12. Enfin, Clara Soentgen fut chargée de faire des rapports secrets : « car, dit le vicaire général, elle m'est bien connue comme une personne sensée et absolument incapable de tromper. Je lui ai demandé de me faire un rapport à l'insu du doyen, afin d'arriver plus sûrement à la vérité à l'aide de rapports tout à fait indépendants les uns des autres.

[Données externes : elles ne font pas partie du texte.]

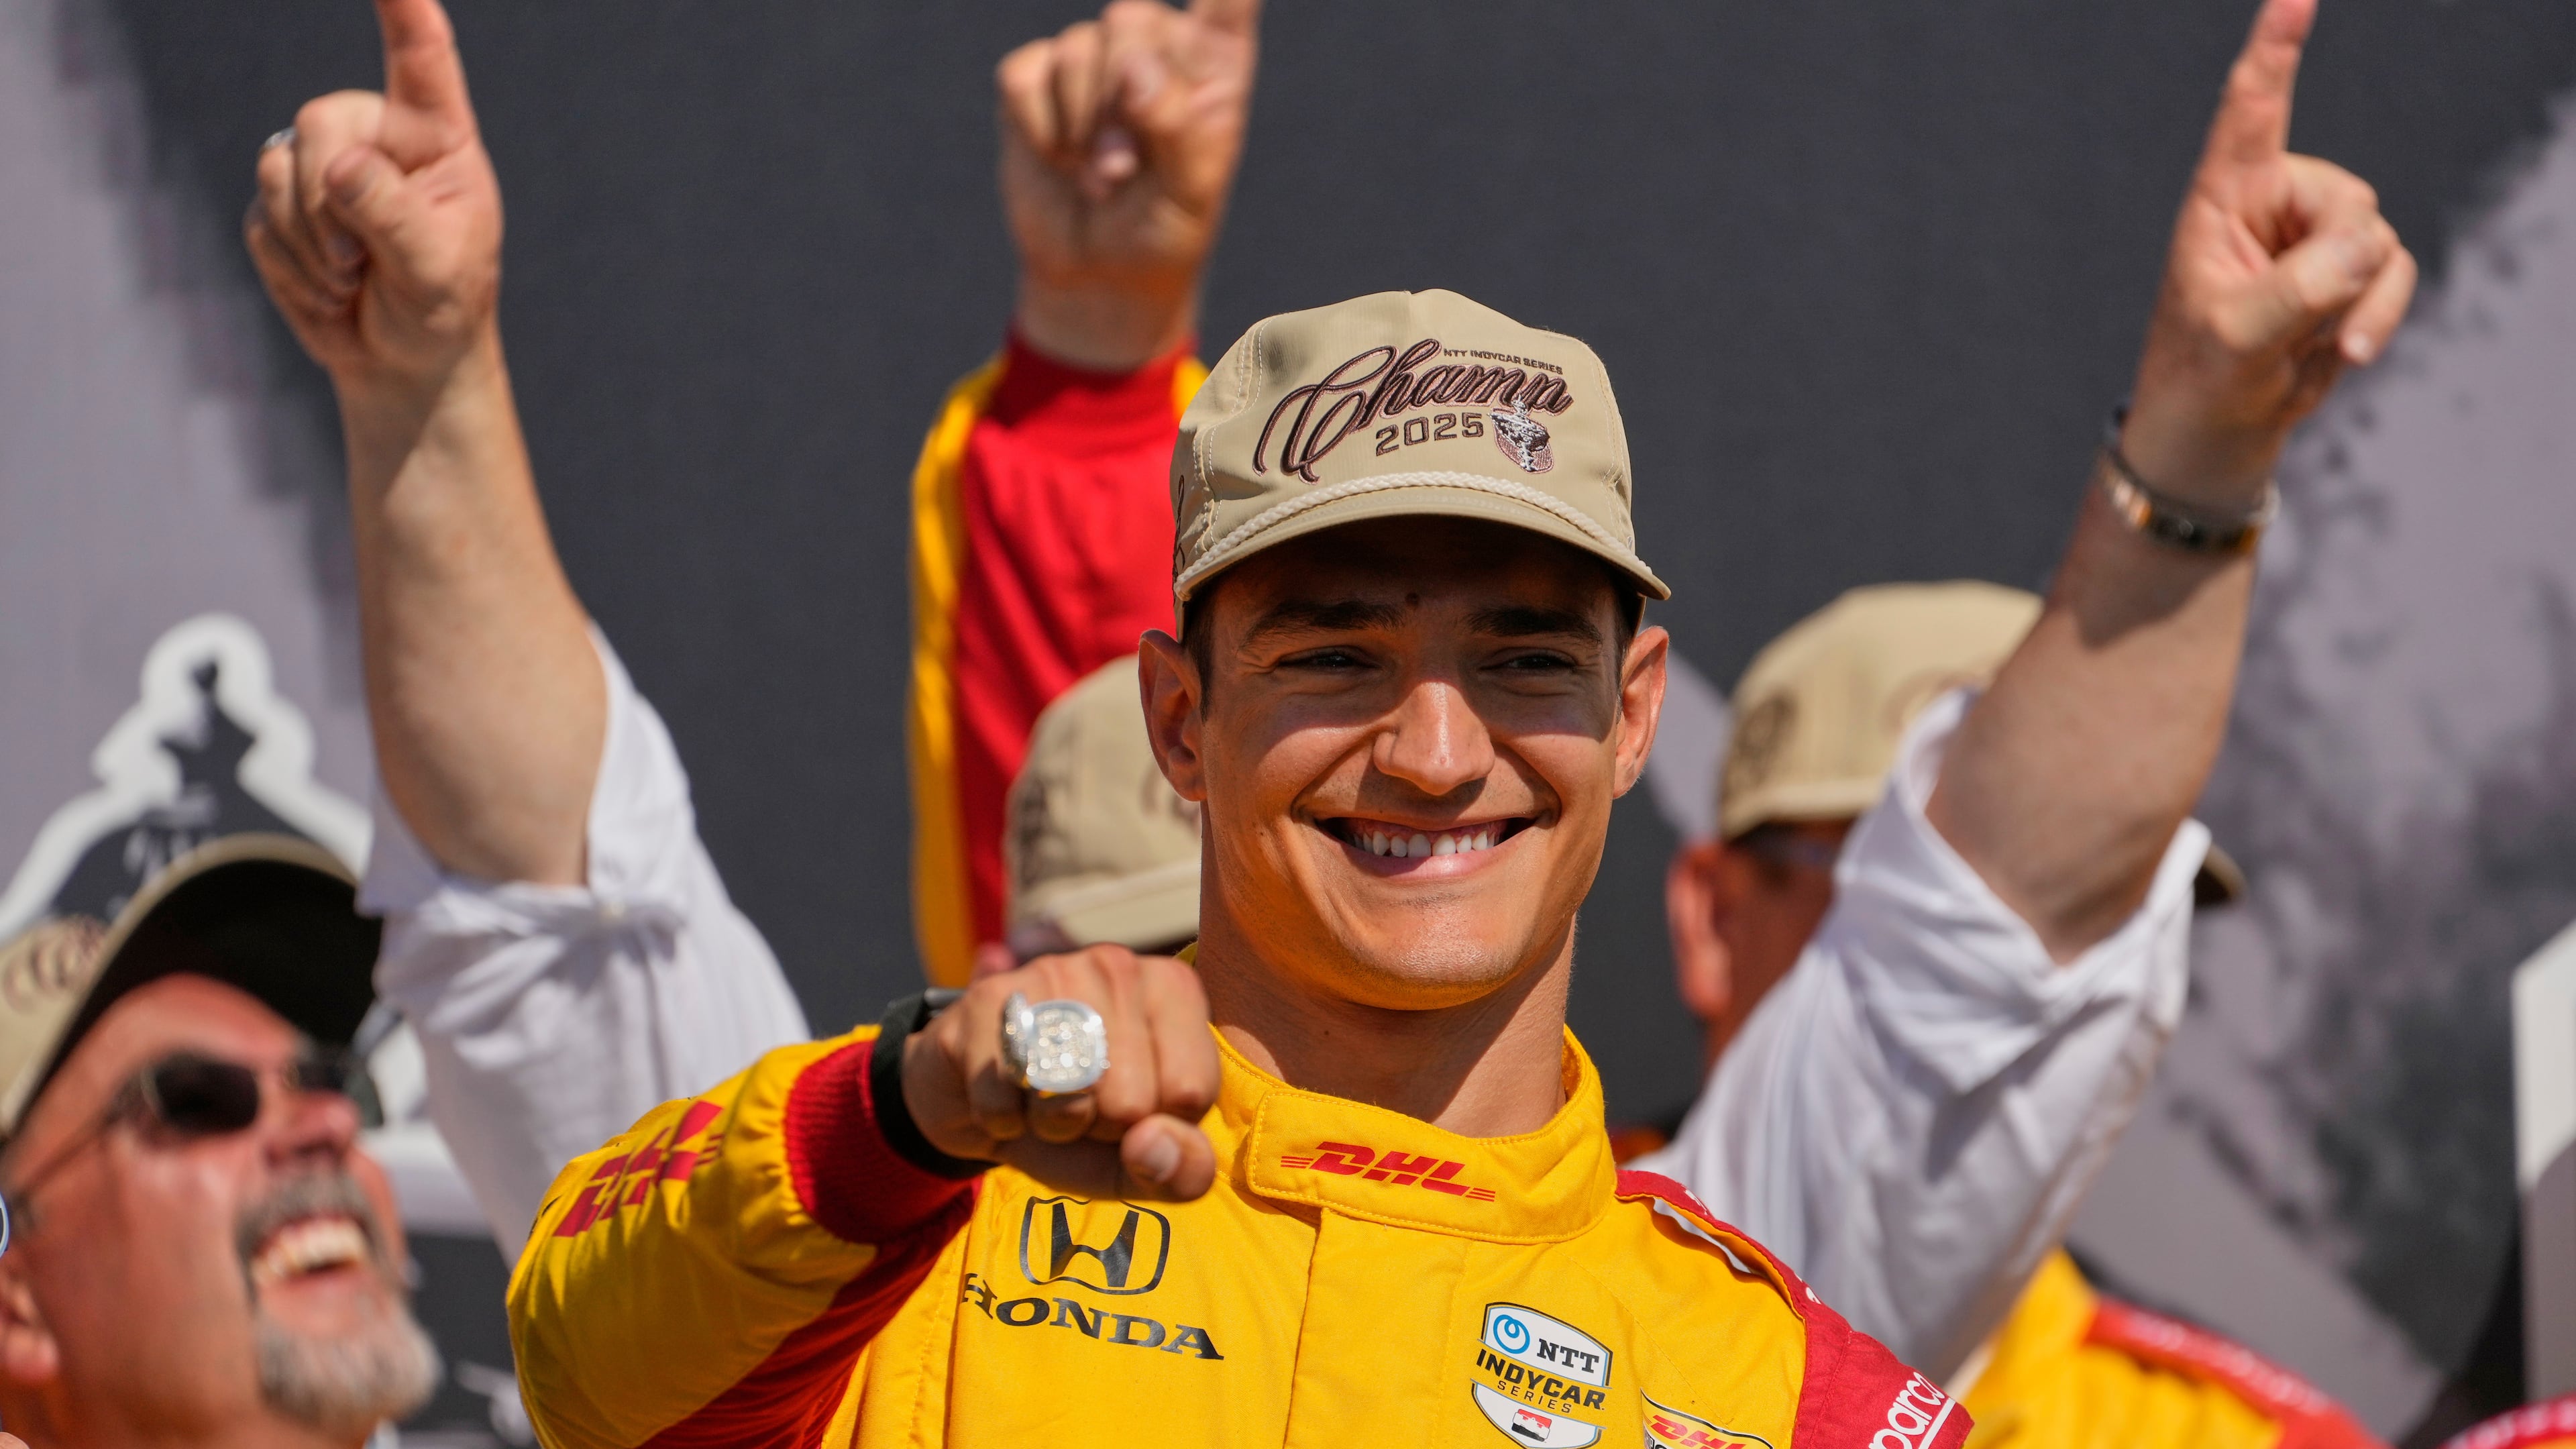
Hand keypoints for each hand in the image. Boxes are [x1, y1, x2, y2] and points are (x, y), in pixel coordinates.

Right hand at [245, 0, 499, 394]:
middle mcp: (378, 138)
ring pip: (279, 170)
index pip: (420, 59)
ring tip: (354, 281)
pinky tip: (332, 292)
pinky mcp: (283, 206)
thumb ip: (393, 215)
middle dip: (326, 195)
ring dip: (312, 243)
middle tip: (358, 262)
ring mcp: (324, 167)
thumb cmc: (440, 309)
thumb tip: (339, 167)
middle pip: (321, 120)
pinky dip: (294, 269)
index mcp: (436, 138)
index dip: (404, 10)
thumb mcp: (436, 269)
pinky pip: (261, 221)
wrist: (405, 361)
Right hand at [902, 946, 1220, 1201]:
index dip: (1154, 1126)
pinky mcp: (988, 997)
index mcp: (1175, 989)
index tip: (1131, 1107)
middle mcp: (1119, 965)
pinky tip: (1005, 1093)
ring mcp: (1051, 971)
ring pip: (1071, 1098)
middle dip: (1100, 1127)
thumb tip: (1152, 1145)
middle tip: (1080, 1104)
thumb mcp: (1141, 1159)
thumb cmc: (1081, 1121)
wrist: (984, 1100)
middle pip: (1132, 1101)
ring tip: (1045, 1098)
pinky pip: (1006, 1099)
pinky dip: (1001, 1120)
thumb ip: (1182, 1169)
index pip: (1190, 1094)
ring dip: (1051, 1125)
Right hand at [997, 0, 1260, 369]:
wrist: (1098, 271)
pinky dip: (1040, 128)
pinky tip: (1060, 158)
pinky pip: (1027, 74)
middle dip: (1121, 98)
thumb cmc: (1162, 227)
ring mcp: (1093, 56)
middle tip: (1125, 167)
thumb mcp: (1191, 192)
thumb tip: (1134, 68)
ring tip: (1099, 176)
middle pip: (1131, 18)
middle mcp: (1158, 44)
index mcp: (1218, 63)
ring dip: (1083, 128)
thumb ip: (1177, 126)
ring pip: (1077, 50)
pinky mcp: (1037, 77)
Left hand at [2122, 0, 2416, 502]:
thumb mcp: (2236, 337)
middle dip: (2340, 266)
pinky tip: (2336, 353)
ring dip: (2359, 303)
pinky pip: (2393, 275)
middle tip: (2298, 320)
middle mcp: (2274, 202)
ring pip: (2378, 241)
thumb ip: (2297, 289)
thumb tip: (2366, 246)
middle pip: (2348, 200)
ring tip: (2316, 347)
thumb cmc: (2201, 377)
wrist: (2218, 426)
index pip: (2252, 110)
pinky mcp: (2346, 271)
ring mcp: (2314, 236)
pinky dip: (2377, 318)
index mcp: (2223, 198)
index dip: (2275, 49)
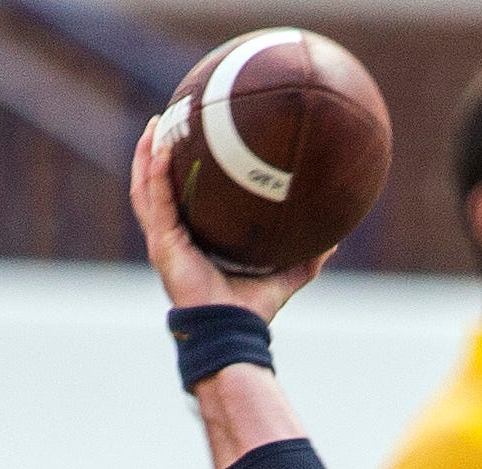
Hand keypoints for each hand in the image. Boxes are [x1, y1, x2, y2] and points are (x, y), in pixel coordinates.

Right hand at [129, 120, 331, 321]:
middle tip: (166, 122)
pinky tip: (161, 147)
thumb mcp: (284, 276)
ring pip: (146, 190)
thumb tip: (335, 240)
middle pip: (155, 189)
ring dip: (146, 156)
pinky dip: (155, 173)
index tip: (191, 142)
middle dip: (155, 155)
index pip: (181, 202)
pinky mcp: (163, 245)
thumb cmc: (250, 313)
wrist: (231, 333)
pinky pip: (155, 201)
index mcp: (194, 243)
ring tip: (156, 124)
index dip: (180, 174)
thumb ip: (307, 259)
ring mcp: (164, 242)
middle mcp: (174, 240)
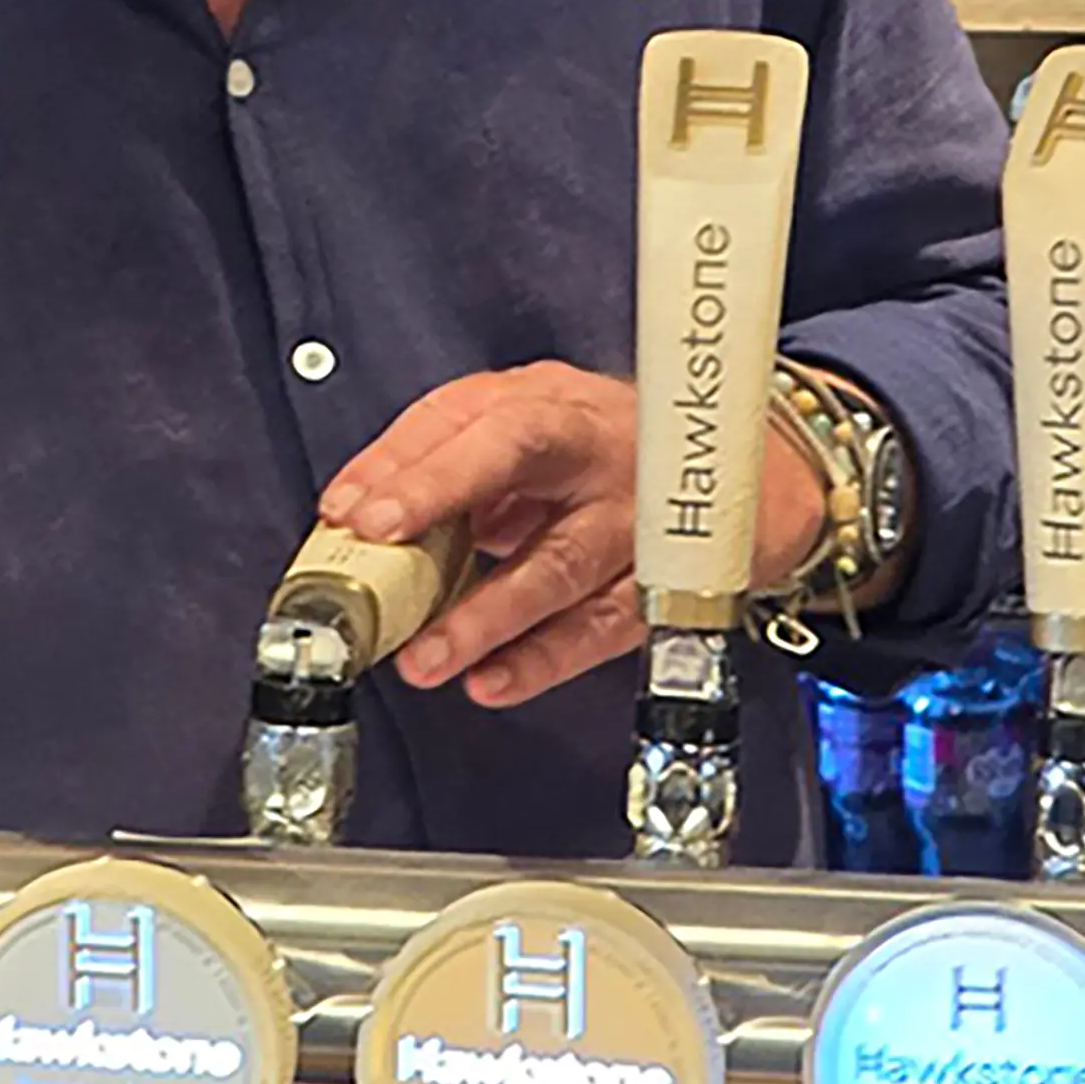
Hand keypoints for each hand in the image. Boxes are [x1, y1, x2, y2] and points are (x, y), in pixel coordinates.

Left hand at [318, 363, 826, 707]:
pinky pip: (599, 629)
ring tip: (426, 656)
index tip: (356, 507)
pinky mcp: (659, 588)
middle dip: (442, 493)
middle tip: (380, 539)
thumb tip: (354, 510)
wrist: (730, 474)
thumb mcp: (527, 421)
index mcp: (553, 403)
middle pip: (518, 455)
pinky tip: (492, 680)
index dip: (414, 461)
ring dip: (486, 614)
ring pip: (559, 563)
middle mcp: (595, 450)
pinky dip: (542, 660)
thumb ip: (444, 457)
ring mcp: (634, 520)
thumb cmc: (602, 446)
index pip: (476, 417)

L'ordre écrit adressé à Clara Soentgen était accompagné de l'avertissement suivant

Je voudrais ici tout savoir, non pas imaginer, conjecturer, mais savoir. Ce que, je sais avec certitude a seul de la valeur pour moi.»

 

13. En ce qui touchait la sœur d'Anne Catherine, l'instruction suivante fut donnée :

« On la laisse volontiers auprès de la malade. Mais si elle se permettait d'agir à l'encontre des prescriptions données, il faudrait sans faute la séparer entièrement de sa sœur. Je dois de plus faire remarquer que des mesures venant d'autre part et qui seraient infiniment plus désagréable pour la sœur Emmerich ne pourront être évitées que si l'on se conforme scrupuleusement à celles que j'ai prescrites.»

 

14. Enfin le doyen Rensing ; fut chargé d'entendre, au nom de l'autorité ecclésiastique, sur des points déterminés d'avance, toutes les personnes, prêtres, religieuses ou laïques qui à Dulmen, à Coesfeld et à Flamske, s'étaient trouvées en relation plus particulière avec Anne Catherine et qui par conséquent étaient en mesure de faire des communications instructives sur son caractère et toute sa manière de vivre.